Hacker News new | ask | show | jobs
by leptons 39 days ago
>running large models on shared, dedicated hosted hardware at full utilization is going to be vastly more cost-efficient for the foreseeable future.

That is only true right now because hundreds of billions of dollars are being burned by these AI companies to try to win market share. If you paid what it actually cost, your comment would likely be very different.

2 comments

No, it's economies of scale and I don't understand where anyone is coming from that thinks they'll be better off buying their own hardware, why would you get a better deal on MATMULs/watt than the cloud providers ?
Within 5-10 years you're going to see a box like one of those AMD Halo nodes running homes.
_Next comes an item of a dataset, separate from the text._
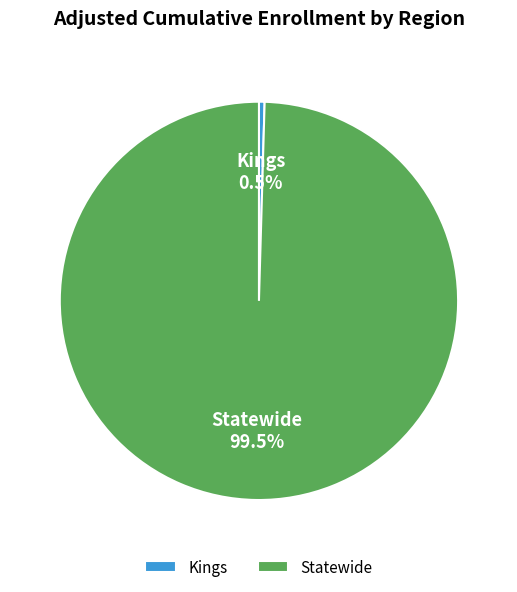

Rank the categories by value from highest to lowest.

Statewide, Kings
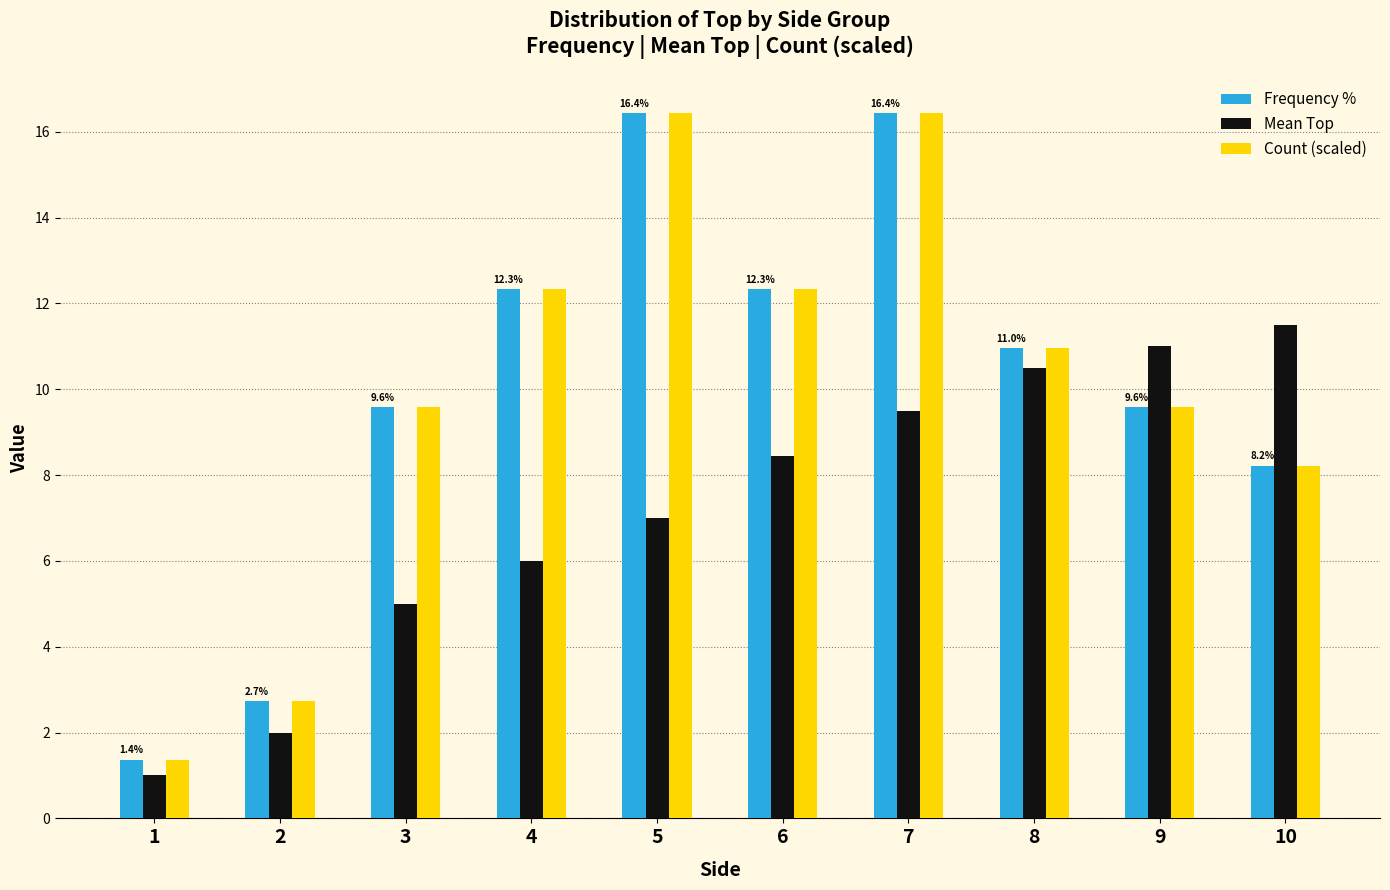

How many values in the Count (scaled) series are below 10?

5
They'll be controlling lights and temperature, they'll be adding calendar reminders that show up on your phone and your fridge. Your phone and devices might sync pictures and videos there instead of the large cloud providers. They'll also be a media server, able to stream and multiplex whatever content you want through the home. They'll also be a VPN endpoint, likely your home router, maybe also a wifi access point.

I think this makes quite a bit of sense. I don't think they'll be ubiquitous, but they could be.

This distributes the power demand where local solar generation can supplement , gives the home user a lot of control, and claims overship of the user data from big tech.

Maybe I'm imagining things but this is what I think is coming.

It's the lmm/data heart of the home. A useful digital tool.

It's amazing to me. You say this like it isn't an absolute horror. We've really ramped up the malignant bloat of the software industry if it goes this way.

We'll have this massive machine to do "home automation", something that by all rights should be possible with less computing than is deployed in smartwatches today. Yuck...

Moving the LLM from SaaS to the home, reducing the power distribution problem, and giving people control back over their data - getting it away from Big Tech. The home controls should also be more responsive that most current modern home automation that mostly uses wireless and Bluetooth to a cloud service. These are all good things.

That's just one piece of the puzzle. If you're running the LLM there's no reason your family's mobile devices couldn't use said home LLM box to save battery life on their devices while maintaining control of their data, searches, photos, files, etc.

Umm, you can do basically all of this, today, with Home Assistant and a handful of add-on apps.

I use a local LLM with it, but you can use a hosted LLM if you like.

The core home automation stuff can run on a potato. The LLM just writes new automations when I ask it, or acts as a natural language interface.

I use a pretty small 4B parameter local LLM, on a fairly modest mini PC. It doesn't take a frontier model to do that kind of work.

I am 1000% aware of this, but I think we're going to see more packaged solutions in the hardware front.
Another victim of Goldratt's Theory of Constraints. Some things are more important to optimize for than MATMULs per Watt. What that is I leave as an exercise to the student. May you realize what it is before it is too late.
Some individuals will choose some $10,000 hardware so they can keep freedom and privacy and that's well and good, my point is just that freedom and privacy is not what wins marketshare, and hence, IMHO, local LLMs are not going to catch up and surpass frontier models like some in this thread like to claim
> freedom and privacy is not what wins marketshare

Digital sovereignty laws may mandate/remove access to LLMs of other countries on economic and national security grounds.

We don't know the parameters but it probably takes at least a H100 and possibly several to run a SOTA model. Given the pricing (25+k per H100 + hardware to run it) and power (700W per H100 + hardware to run it), I don't see how anyone except for a largish company can afford to run this.
Are you serious? It’s multiple nodes to run a frontier model (a node is 8x GPUs), and they aren’t running on H100s. You are looking at 32+ GPUs.
I was being pretty generous to the comment I was replying to. Needing 32+ H100s just strengthens my argument that people aren't going to run frontier models locally anytime soon.